Electronic Medical Records (EMRs)

Linda Branagan

Linda Branagan, Director, Telemedicing Products, Medweb, expanded on the discussion of EMRs and PHRs.  She noted that there are 3 types of PHRs:

  • Type 1 PHRs are patient owned and maintained.  They are a digital record of all one’s interactions with a healthcare provider and may be provided to the patient by the provider or a third party.  They are not covered by HIPAA privacy laws.  Both Google and Microsoft have developed products for maintaining these types of PHRs.
  • Type 2 PHRs are “tethered” to an EMR system.  They provide data on appointments, lab results (especially if they are normal), prescriptions, etc. and are generally stored and maintained by healthcare providers.
  • Type 3 PHRs are a self-created data store like MedHelp.
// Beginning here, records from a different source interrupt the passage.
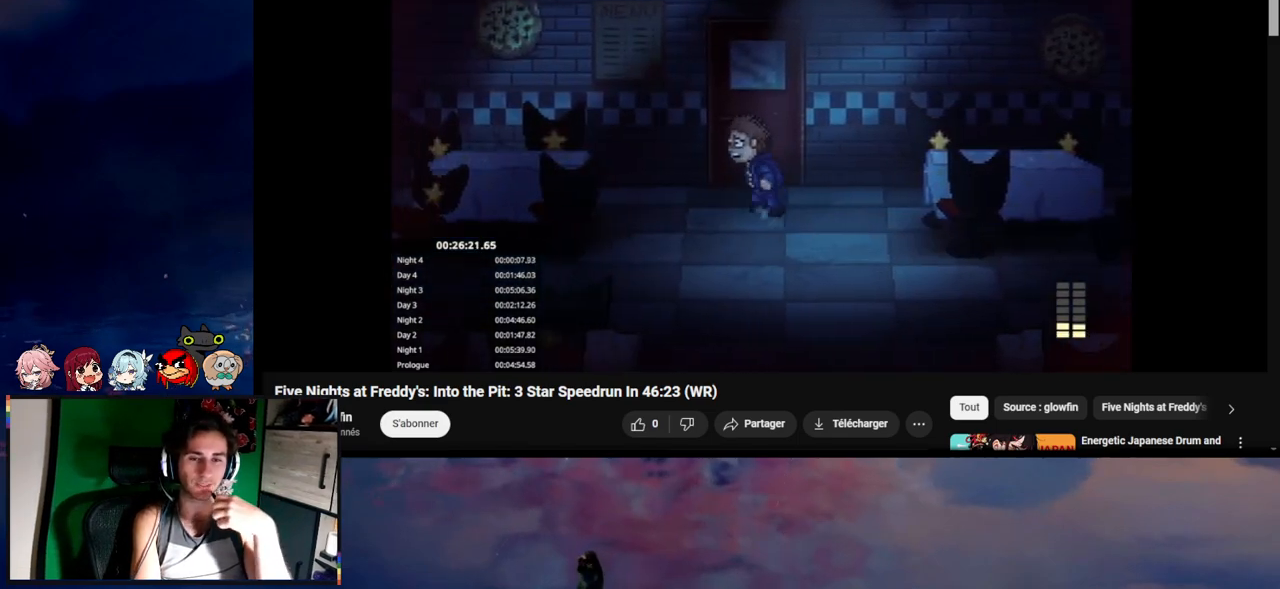
{"keys": [], "mouse": [], "events": [[50, "e", "down"], [150, "e", "up"], [183, "e", "down"], [250, "shift", "up"], [250, "w", "up"], [283, "e", "up"]]}
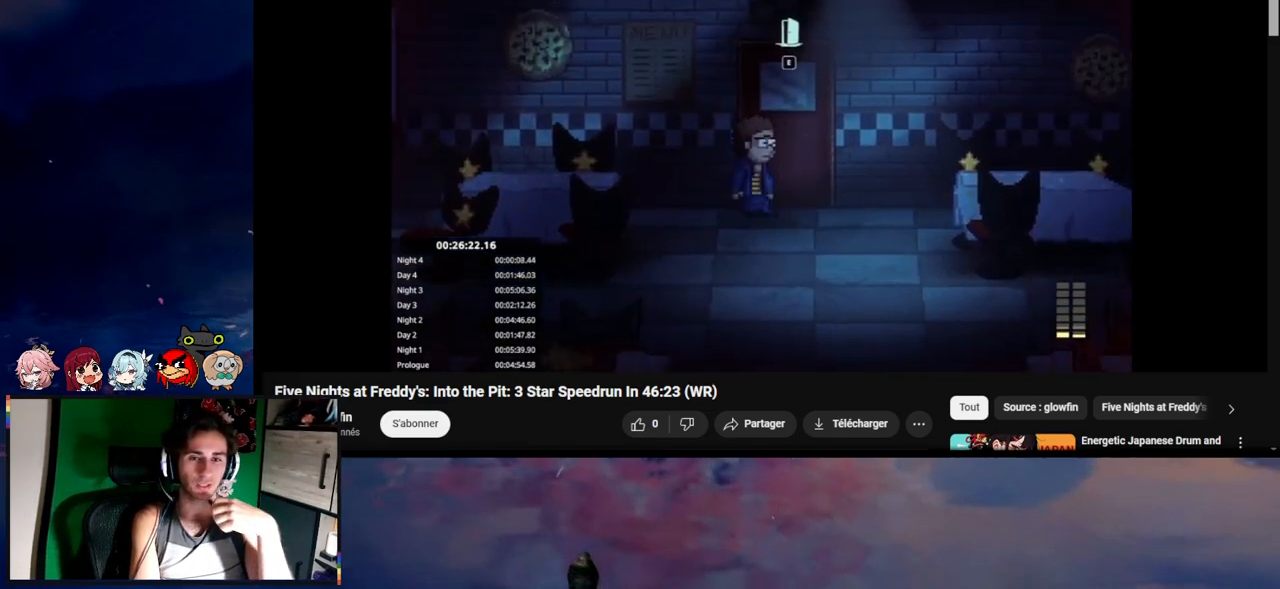
{"keys": [], "mouse": [], "events": []}
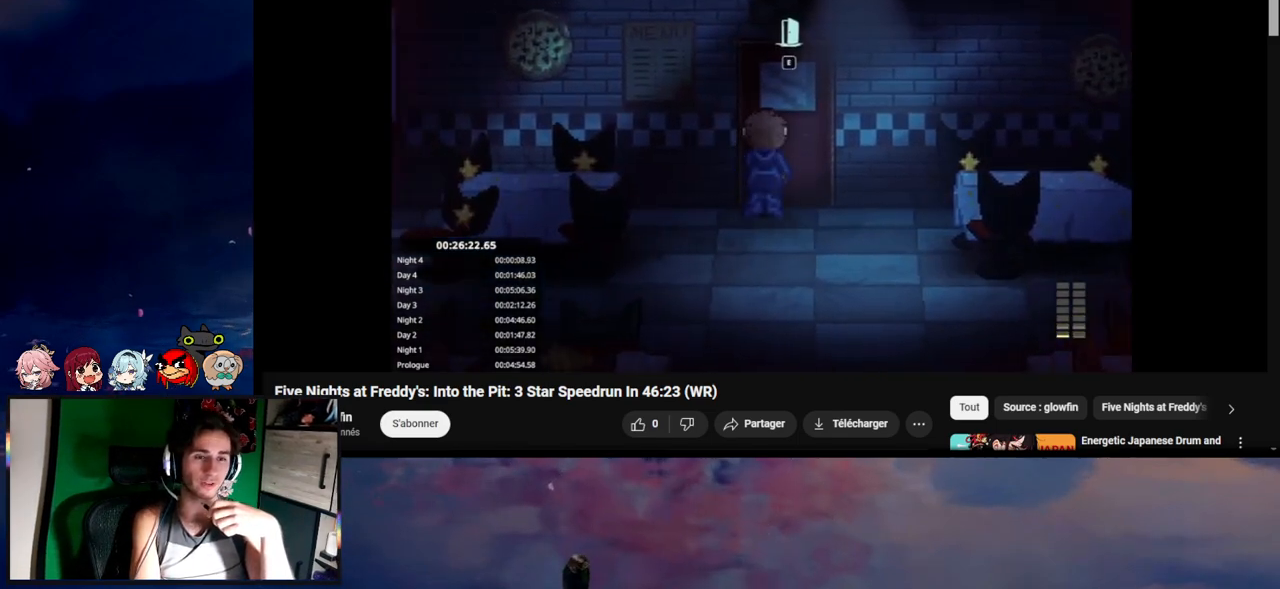
{"keys": [], "mouse": [], "events": []}
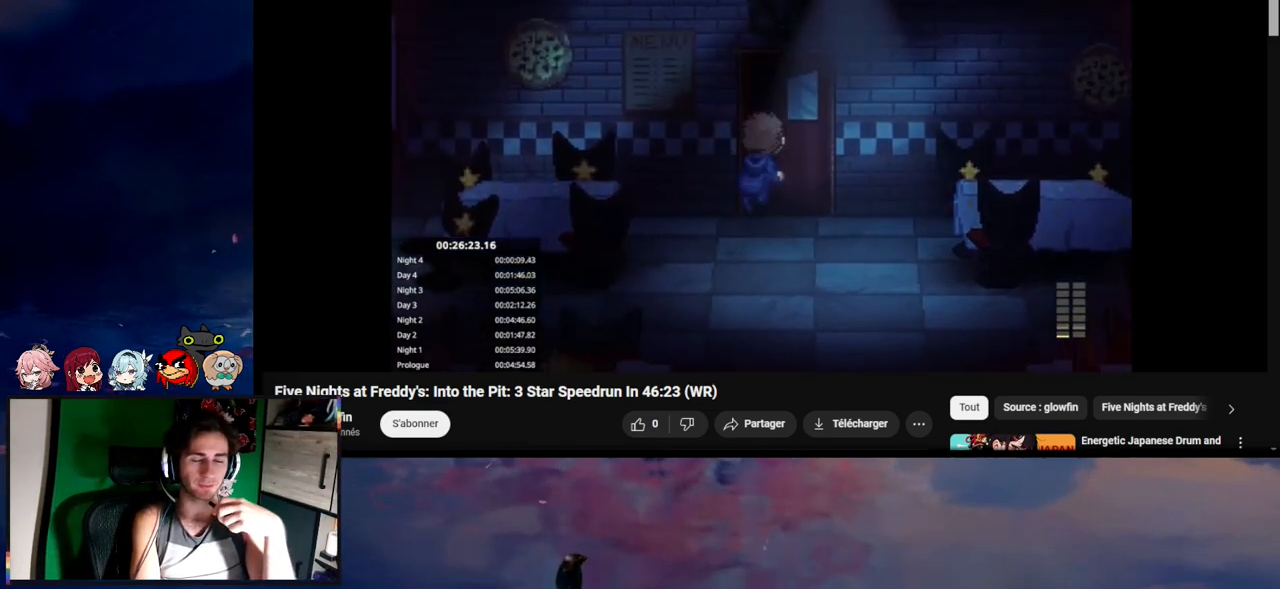
{"keys": ["shift", "w"], "mouse": [], "events": [[450, "shift", "down"], [450, "w", "down"]]}
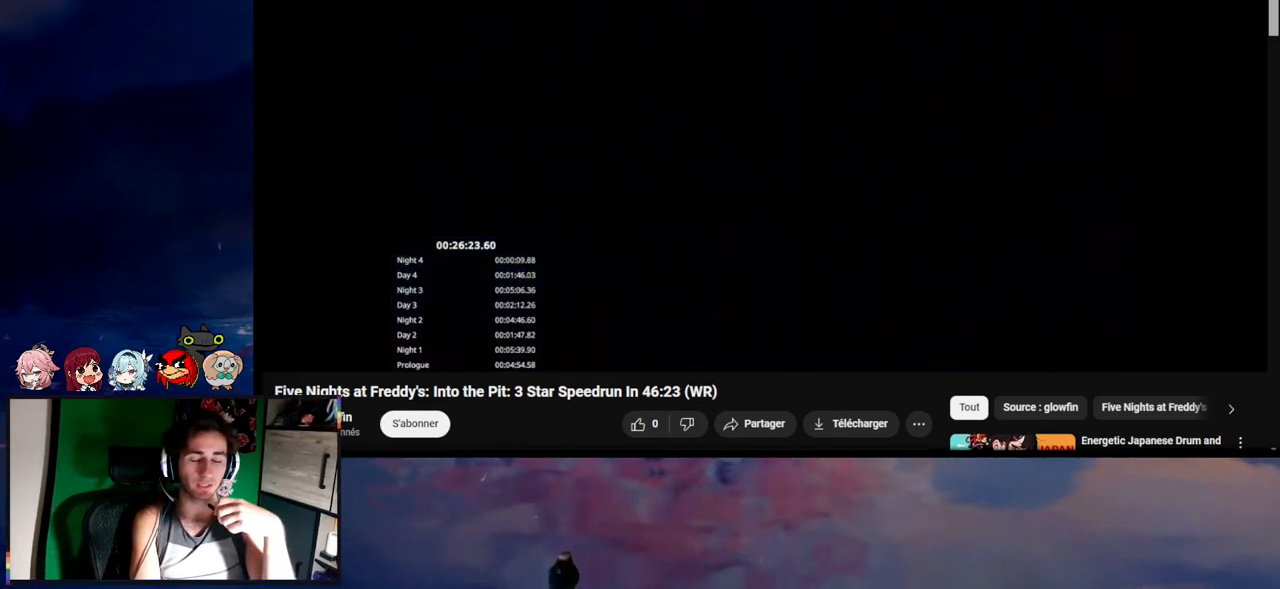
{"keys": ["a", "shift", "w"], "mouse": [], "events": [[450, "a", "down"]]}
PHRs have not been universally embraced by healthcare providers because providers do not trust them and also because of a fear of liability issues (the data could be used by lawyers in litigation, for example).  On a positive note, however, some providers are making use of PHRs because they can prevent duplicate tests, and they are useful in coordinating care in complex cases.

The amount of personal health information in digital form continues to increase.  The decision whether to make it public is a personal one.  Things to consider are the risk of disclosure vs. help from family and friends and the usefulness it would provide to healthcare providers.

Don Hawkins
Columnist, Information Today and Conference Circuit Blog Editor

Digital forensication refers to using digital methods, concepts, and tools in contexts other than criminal investigations.  According to Cal Lee from the University of North Carolina (UNC),  efforts have recently been made to connect the forensics and archiving areas.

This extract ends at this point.